Hours into voting at the Kibra constituency by-elections, the dirty side of Kenyan politics once again re-emerged.
Coming two years after the hotly contested 2017 polls, and 12 years after the bloody post-elections violence of 2007-08, one would have expected Kenyans to have learnt some vital lessons.
So what have we witnessed thus in Kibra?
1. Social media propaganda – Kenyans have taken to social media and – again – taken sides while tearing into each other and the candidates contesting with all manner of truths and untruths.
Jubilee’s McDonald Mariga appears the most affected with text messages circulating on the eve of the election suggesting he had a confrontation with voters. Videos have also circulated showing he has done ‘nothing’ to develop sports, the great fortune as a former professional footballer notwithstanding.
2. Intimidation – A number of people, including politicians Boni Khalwale and Charles ‘Jaguar’ Njagua have had to run for their dear lives within Kibra on election day. This after protests from ‘residents’ claiming they are not needed there. Separately, other persons have been beaten up and injured by the public who took the law into their hands. This is a recipe for tension and chaos.
3. Voter bribery claims – Police arrested atleast three people in relation to voter bribery. The public has also been seen harassing people claiming they are dishing money to voters. Tension has been high in some places.

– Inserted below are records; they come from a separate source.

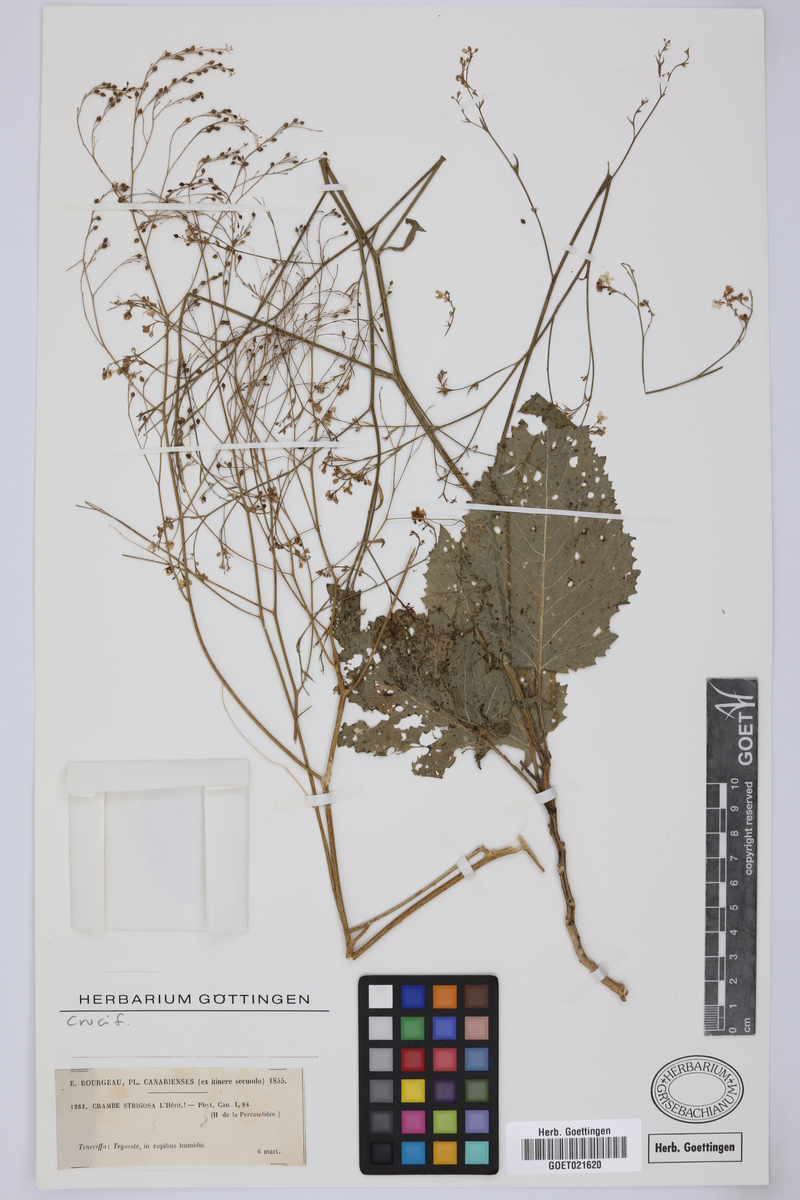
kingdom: Plantae
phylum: Tracheophyta
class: Magnoliopsida
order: Brassicales
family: Brassicaceae
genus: Crambe
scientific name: Crambe strigosa
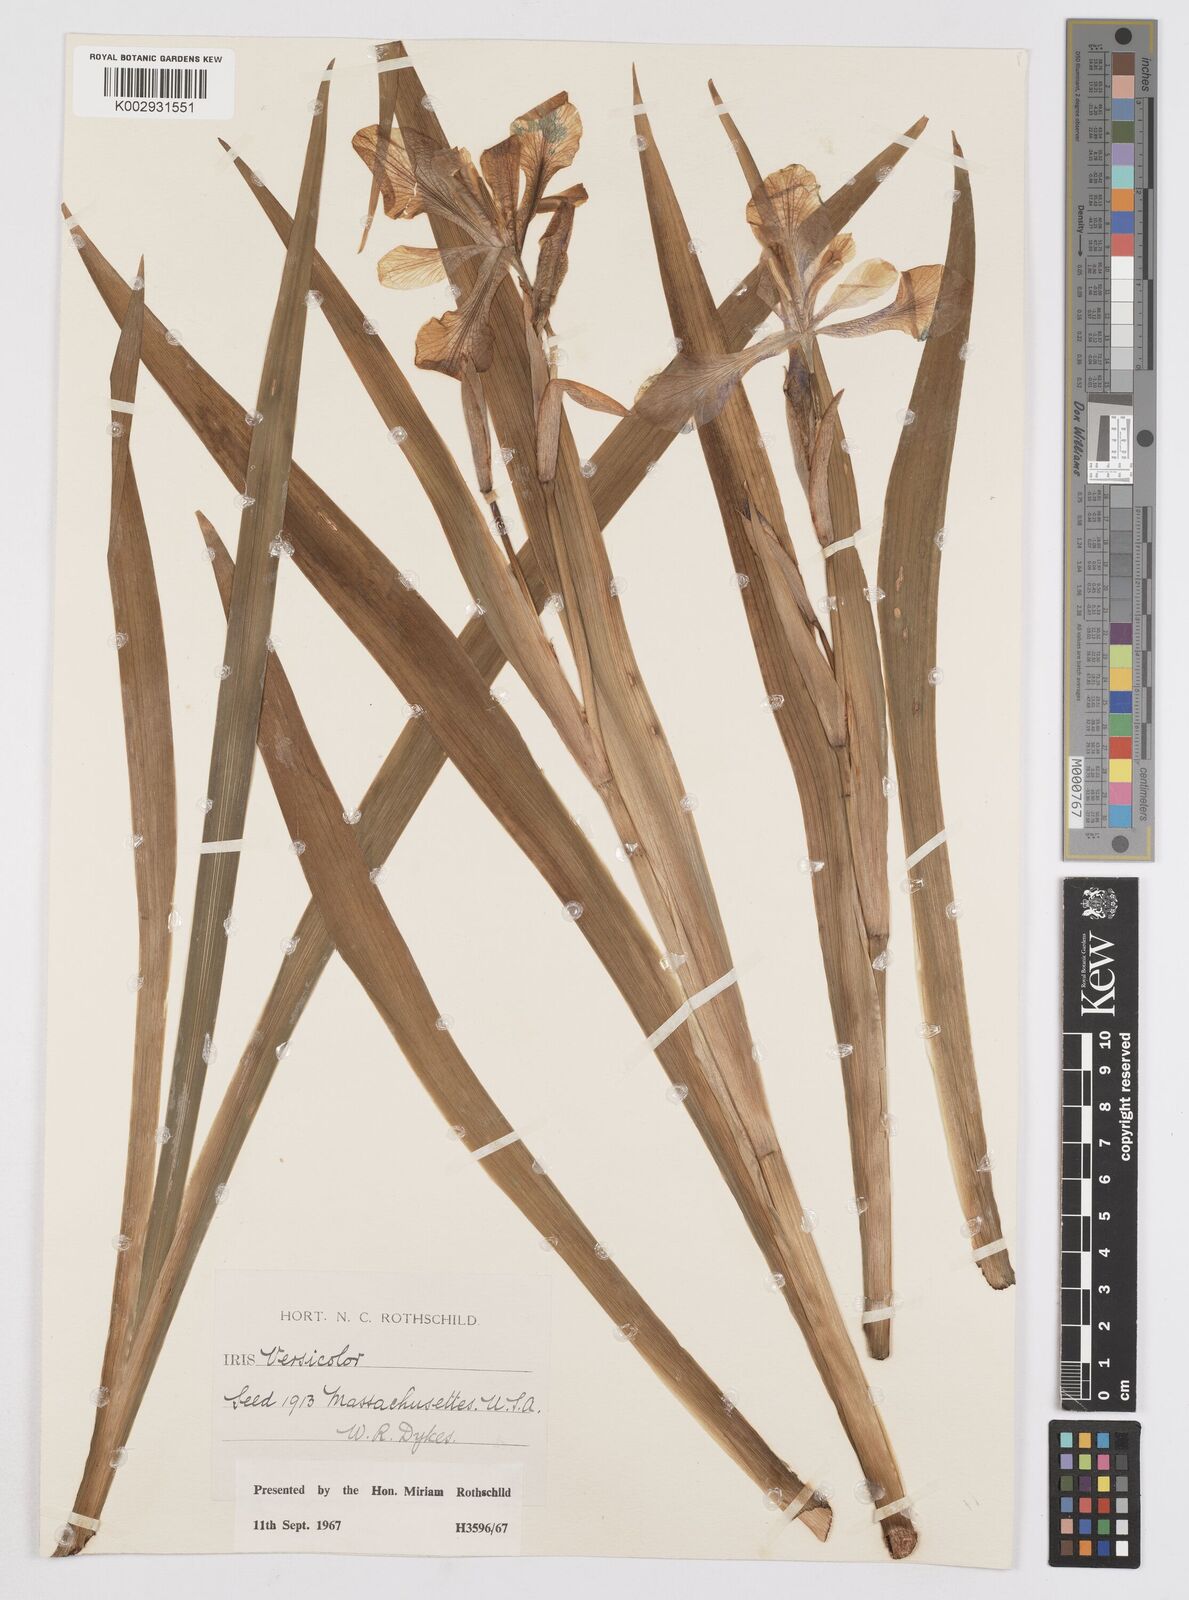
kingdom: Plantae
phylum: Tracheophyta
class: Liliopsida
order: Asparagales
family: Iridaceae
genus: Iris
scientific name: Iris versicolor
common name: Purple iris
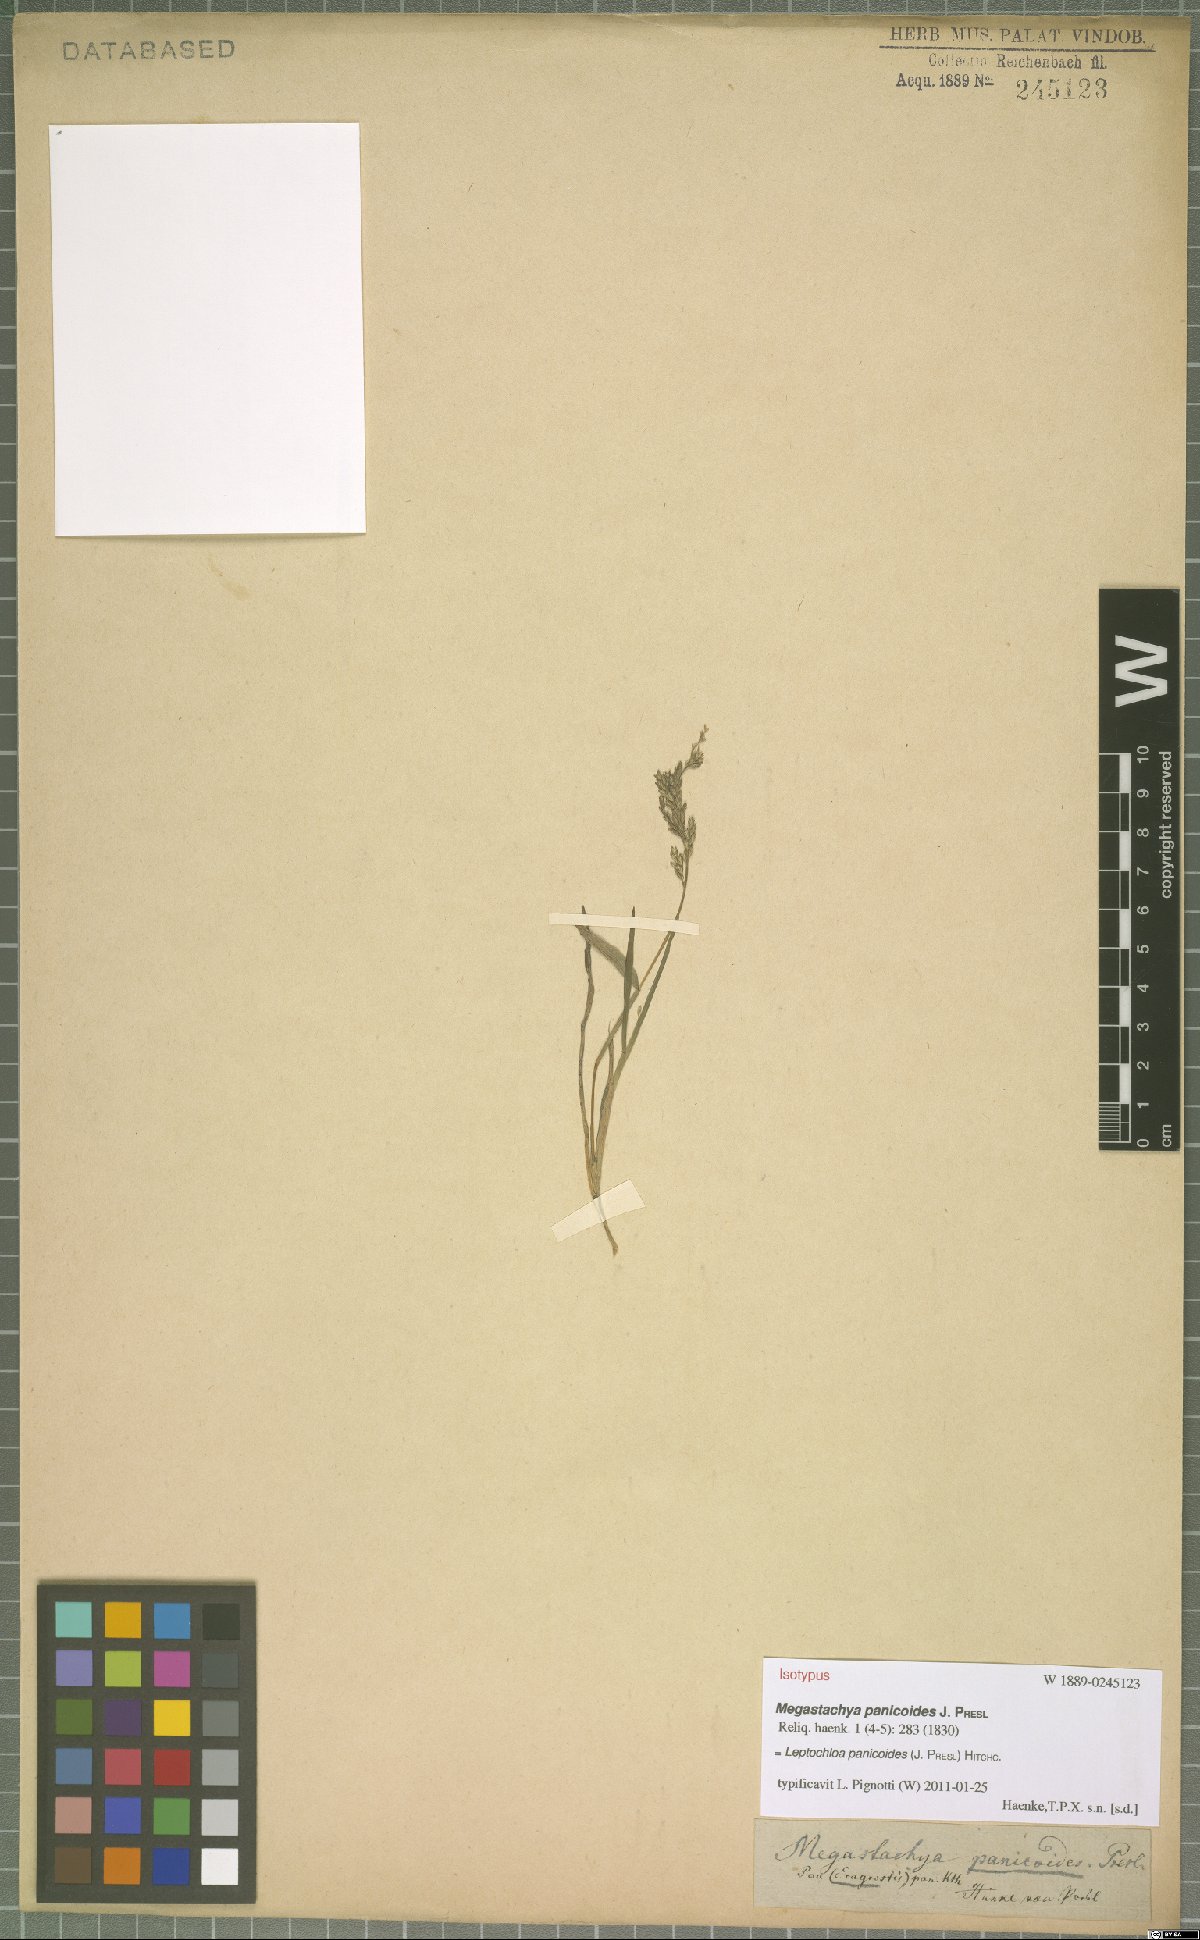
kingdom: Plantae
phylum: Tracheophyta
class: Liliopsida
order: Poales
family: Poaceae
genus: Leptochloa
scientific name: Leptochloa panicoides
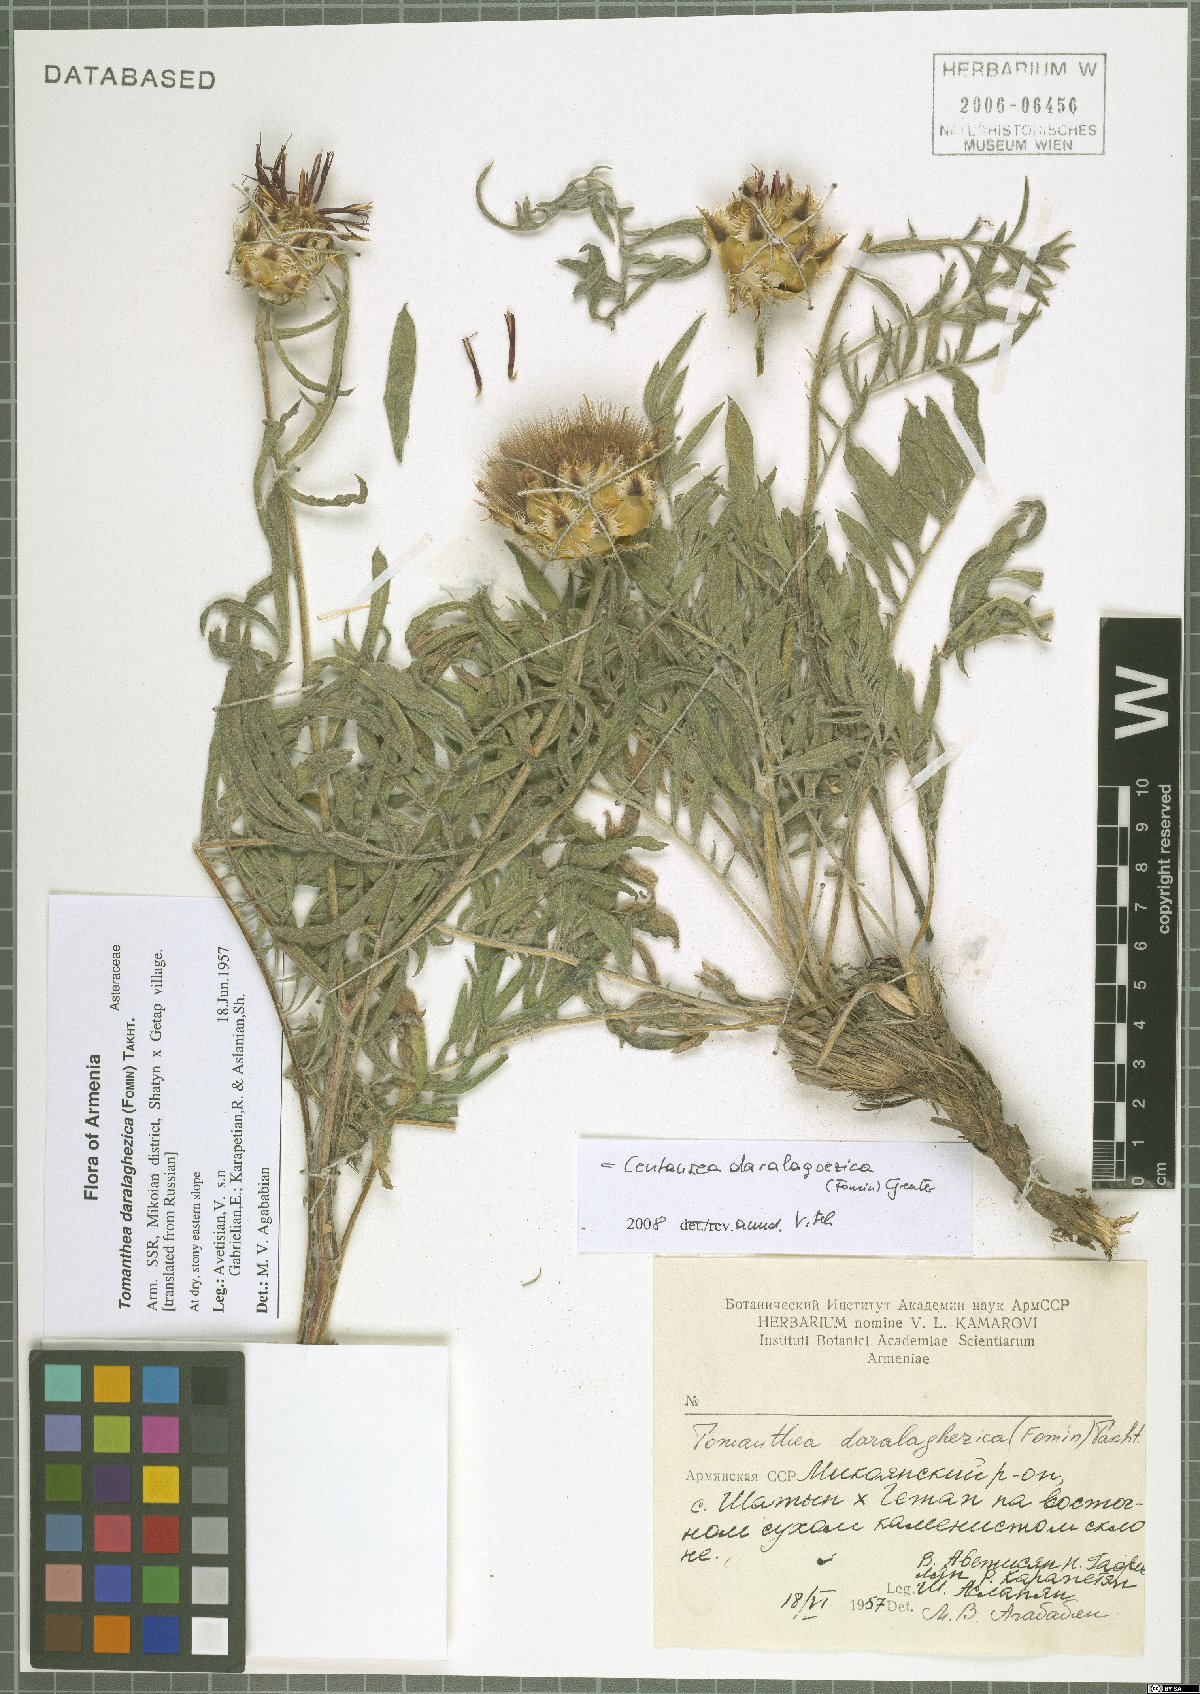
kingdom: Plantae
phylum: Tracheophyta
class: Magnoliopsida
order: Asterales
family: Asteraceae
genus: Centaurea
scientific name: Centaurea daralagoezica
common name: Daralagezian tomanthea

4. Counter accusations – All through, opposition leaders have accused the Tanga Tanga wing of the Jubilee Party of attempting to rig the by election. Other the other hand, Jubilee leaders claim ODM wishes to unleash violence as a way of intimidating the electorate. The stakes are high.
5. Court cases – ODM has had to go to court to compel the Independent Electoral and Boundaries Commission (IEBC) to release the voter register. Sounds familiar?
6. Digital failure – The KIEMS kits, used to identify registered voters, have also been reported not to be working in some polling stations. The situation has forced the electoral board officials to revert to the manual method which critics say is easy to penetrate and manipulate.